The film needed a supportive, collaborative environment to pull off that delicate sense of tone. For Winstead, working on a set surrounded by so many women alone felt like a revelation. “There’s no need to defend your position as a woman, which is often the case when you’re working around mostly men – even if they’re lovely men which, thankfully, in my experience, they have been,” she says. “There’s still a sort of disconnect, like another language you have to speak in order to translate the female experience. Like, no, I think the character should dress this way or behave this way.” On Birds of Prey, “there was no disconnect or discourse. We’re all in this together and we’re doing what we all want to do.”

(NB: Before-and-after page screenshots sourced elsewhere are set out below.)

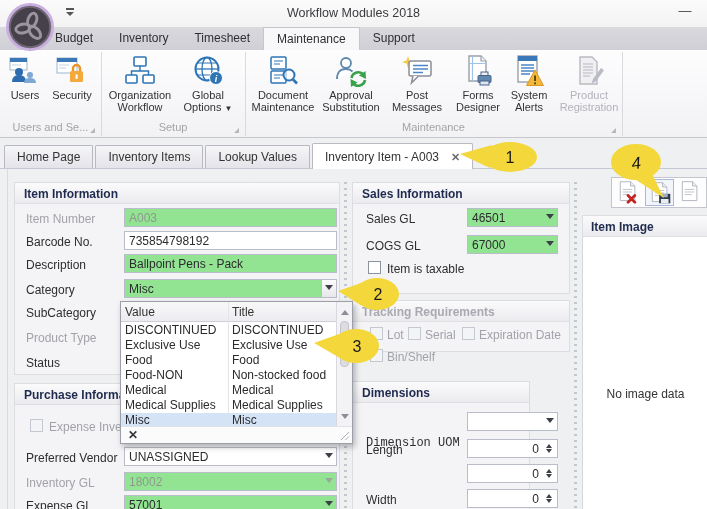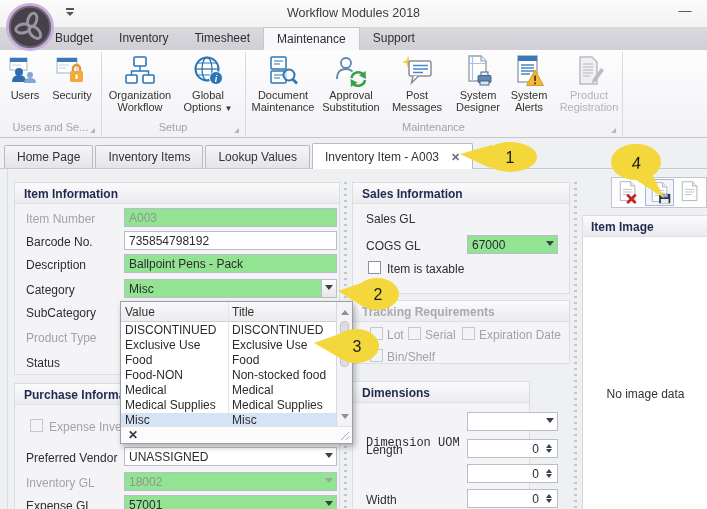"System Designer" div.blabel { text: System -> Forms }
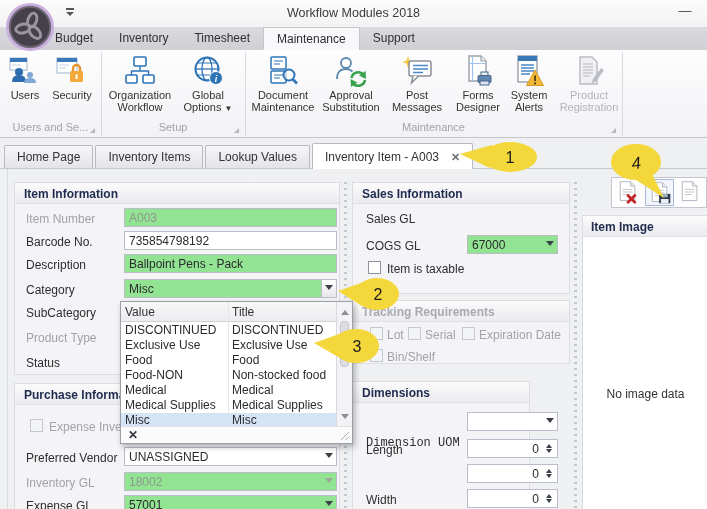"46501" div.fld { html: none -> <div> <span>46501</span> <span> <span></span> </span> </div> }
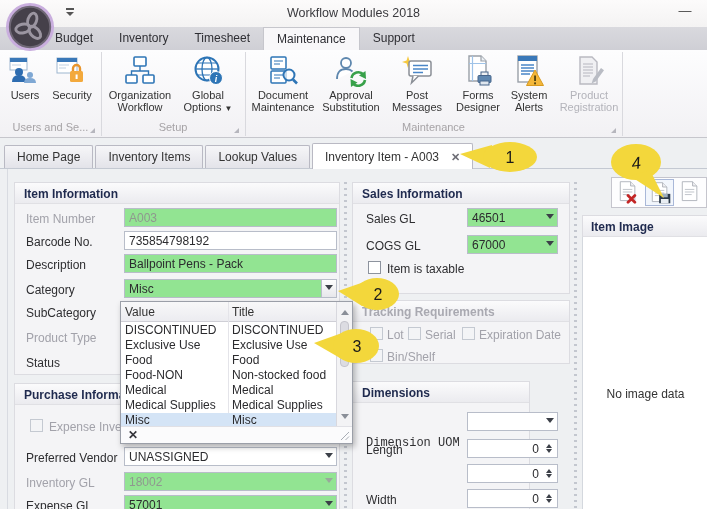"Tracking Requirements" div.gb { height: 64px -> 52px }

Birds of Prey feels like a smaller turning point nestled within a larger one: many of this year’s biggest tentpole films – Black Widow, Mulan, Wonder Woman 1984 and The Eternals – are directed by women. While it’s hard to tell how permanent the shift in Hollywood will be, it’s equally hard to imagine that, even five years ago, a film like Birds of Prey would have seen the light of day. “Margot was out there fighting for this movie to get made five years ago and nobody listened to her until the tide started to change,” says Winstead. “There are so many women who’ve been waiting in the wings ready for their moment. And now it’s finally happening.”